Introduction

Radiomics, which involves the extraction of a large number of quantitative features from radiology images, may provide additional information on the lesion composition [1], can potentially predict survival in patients with colorectal cancer, high-grade gliomas, and renal cell carcinomas [2,3,4], and has prognostic power in head-and-neck cancer [5]. In the lung, radiomics has the potential to differentiate between benign and malignant lung nodules [6], to predict the prognosis for non–small cell lung cancer [5, 7], and to distinguish between different types of lung cancer [7]. Nevertheless, to obtain a final diagnosis, patients in a clinical setting routinely undergo percutaneous or transbronchial tissue sampling, which carries the risk of severe complications [8,9,10,11]. Concerns about the reproducibility of radiomics, especially texture features, constitute one of the main obstacles to the clinical acceptance and implementation of CT texture analysis (CTTA) [12]. The segmentation of the lesion of interest is considered a substantial source of inadequate reproducibility [13]. Manual segmentation is the reference standard in most trials when it is performed by experts; however, lesion delineation is prone to variability.
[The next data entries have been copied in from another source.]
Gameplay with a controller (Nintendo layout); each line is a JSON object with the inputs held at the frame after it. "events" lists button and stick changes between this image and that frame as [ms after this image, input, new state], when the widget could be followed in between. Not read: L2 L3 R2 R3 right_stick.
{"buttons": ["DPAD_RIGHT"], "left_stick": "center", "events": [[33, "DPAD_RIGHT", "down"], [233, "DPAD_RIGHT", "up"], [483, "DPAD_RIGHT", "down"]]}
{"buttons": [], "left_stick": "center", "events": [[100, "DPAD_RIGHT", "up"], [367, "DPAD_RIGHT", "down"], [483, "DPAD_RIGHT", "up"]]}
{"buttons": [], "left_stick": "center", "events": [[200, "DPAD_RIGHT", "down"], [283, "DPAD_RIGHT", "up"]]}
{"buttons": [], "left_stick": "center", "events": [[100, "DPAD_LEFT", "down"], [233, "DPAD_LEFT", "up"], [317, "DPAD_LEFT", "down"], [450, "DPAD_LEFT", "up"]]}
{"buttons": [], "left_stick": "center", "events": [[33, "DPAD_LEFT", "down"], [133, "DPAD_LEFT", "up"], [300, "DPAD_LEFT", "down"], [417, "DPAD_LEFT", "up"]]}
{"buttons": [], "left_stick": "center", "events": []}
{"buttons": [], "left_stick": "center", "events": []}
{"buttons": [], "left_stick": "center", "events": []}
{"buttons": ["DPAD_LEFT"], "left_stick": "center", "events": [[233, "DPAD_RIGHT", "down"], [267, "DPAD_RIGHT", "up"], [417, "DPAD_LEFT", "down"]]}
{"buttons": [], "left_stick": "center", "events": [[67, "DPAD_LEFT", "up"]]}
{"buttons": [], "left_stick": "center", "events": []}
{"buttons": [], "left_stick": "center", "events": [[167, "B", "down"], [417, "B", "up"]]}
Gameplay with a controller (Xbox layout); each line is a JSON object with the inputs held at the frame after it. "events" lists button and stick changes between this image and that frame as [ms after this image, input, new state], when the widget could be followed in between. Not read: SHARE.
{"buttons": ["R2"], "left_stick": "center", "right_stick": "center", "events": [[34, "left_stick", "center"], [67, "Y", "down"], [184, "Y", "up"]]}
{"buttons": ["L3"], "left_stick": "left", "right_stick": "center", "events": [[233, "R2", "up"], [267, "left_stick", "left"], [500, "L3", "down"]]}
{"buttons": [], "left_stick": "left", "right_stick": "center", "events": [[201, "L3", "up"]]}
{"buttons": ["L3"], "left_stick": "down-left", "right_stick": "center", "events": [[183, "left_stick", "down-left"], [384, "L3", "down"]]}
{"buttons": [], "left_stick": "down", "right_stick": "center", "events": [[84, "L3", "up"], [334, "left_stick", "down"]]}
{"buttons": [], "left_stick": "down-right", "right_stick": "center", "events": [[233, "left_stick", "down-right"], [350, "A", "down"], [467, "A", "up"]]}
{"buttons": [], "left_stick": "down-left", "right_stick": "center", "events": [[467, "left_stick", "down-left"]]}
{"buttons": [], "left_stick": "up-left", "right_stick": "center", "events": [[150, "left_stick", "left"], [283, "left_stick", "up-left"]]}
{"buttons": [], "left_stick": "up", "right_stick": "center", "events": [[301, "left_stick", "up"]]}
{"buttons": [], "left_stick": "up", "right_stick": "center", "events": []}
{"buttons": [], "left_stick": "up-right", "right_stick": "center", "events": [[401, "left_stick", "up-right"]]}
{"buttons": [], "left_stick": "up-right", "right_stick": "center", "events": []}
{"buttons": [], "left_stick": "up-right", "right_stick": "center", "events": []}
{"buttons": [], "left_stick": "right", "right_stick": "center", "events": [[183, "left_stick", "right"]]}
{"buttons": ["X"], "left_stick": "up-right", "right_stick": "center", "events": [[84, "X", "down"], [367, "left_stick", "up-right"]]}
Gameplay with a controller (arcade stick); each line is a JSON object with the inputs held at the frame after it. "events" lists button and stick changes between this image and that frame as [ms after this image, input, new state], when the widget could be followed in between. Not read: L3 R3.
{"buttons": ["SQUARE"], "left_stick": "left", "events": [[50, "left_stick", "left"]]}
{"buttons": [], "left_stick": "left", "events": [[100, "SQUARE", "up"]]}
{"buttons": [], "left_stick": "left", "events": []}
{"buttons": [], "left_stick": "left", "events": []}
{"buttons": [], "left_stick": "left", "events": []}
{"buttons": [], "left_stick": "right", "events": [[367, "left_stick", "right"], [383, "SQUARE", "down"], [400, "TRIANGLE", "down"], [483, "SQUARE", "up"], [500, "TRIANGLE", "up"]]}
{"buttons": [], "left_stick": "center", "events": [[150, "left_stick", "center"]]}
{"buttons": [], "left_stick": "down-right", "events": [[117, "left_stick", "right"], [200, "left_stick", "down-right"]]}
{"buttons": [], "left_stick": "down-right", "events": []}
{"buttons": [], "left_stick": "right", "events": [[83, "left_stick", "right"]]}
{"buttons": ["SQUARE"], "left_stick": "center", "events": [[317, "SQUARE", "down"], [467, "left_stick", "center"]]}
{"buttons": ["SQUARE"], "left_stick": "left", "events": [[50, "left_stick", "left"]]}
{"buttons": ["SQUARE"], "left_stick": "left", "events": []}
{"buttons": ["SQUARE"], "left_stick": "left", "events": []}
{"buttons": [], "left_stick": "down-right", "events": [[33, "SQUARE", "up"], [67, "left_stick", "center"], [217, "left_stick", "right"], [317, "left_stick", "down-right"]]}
Whether the lung lesion should be segmented in three dimensions (3D) or only in the maximum diameter in two dimensions (2D) remains controversial. The application of a Hounsfield-unit (HU) threshold in order to restrict the volume before segmentation of pulmonary lesions may also influence CTTA results. A − 50 HU threshold for CTTA in the lung has been proposed as a means to prevent the potential segmentation of extra-lesional pulmonary tissue [14, 15]. However, sub-solid parts of lung lesions, as previously reported characteristic of adenocarcinomas [16], may also be excluded when using such a threshold. Since reliable reproducibility is a pre-requisite for the applicability of CTTA and the optimum segmentation settings for pulmonary lesions remain controversial, the aim of our study was to compare the interobserver reliability of CTTA parameters derived with manual 2D vs. 3D lung lesion segmentation, with and without pre-definition of the volume using a threshold of − 50 HU.

Materials and methods

Patient population

The Institutional Ethics Committee approved this retrospective, single-institution study.

A search in the institution’s data system yielded 1049 patients who underwent CT-guided biopsy of the lung at our institution between January 2013 and December 2018 for whom both a pre-interventional planning CT examination without contrast administration and a corresponding histopathologic diagnosis were available. To represent the heterogeneity of suspicious lung lesions encountered in routine clinical thoracic imaging, we selected patients with the histopathologic diagnosis of adenocarcinoma, squamous cell carcinoma, carcinoid, small cell lung cancer, or organizing pneumonia. Overall, 75 patients (47 males, 28 females) were included. Because our data search retrieved only 15 patients with the diagnosis of carcinoid, we included 15 consecutive patients each with adenocarcinoma, squamous cell carcinoma, small cell lung cancer, and organizing pneumonia in chronological order starting with the earliest to maintain homogeneity of group size.

CT imaging

All CT-guided biopsies were performed on the same 128-multislice-CT scanner (Somatom Definition AS, Siemens Healthineers). A CT scan without contrast (craniocaudal scanning direction; tube voltage: 100 kV; tube current: 100 mAs; collimation: 128 × 0.6 mm; pitch: 1.2; section thickness: 3 mm; increment: 3.0 mm; reconstruction: standard kernel using iterative reconstruction) was carried out to determine the exact position of the target lesion and to plan the access route for the biopsy needle for each patient. These pre-procedure CT scans were used for CTTA of all lesions.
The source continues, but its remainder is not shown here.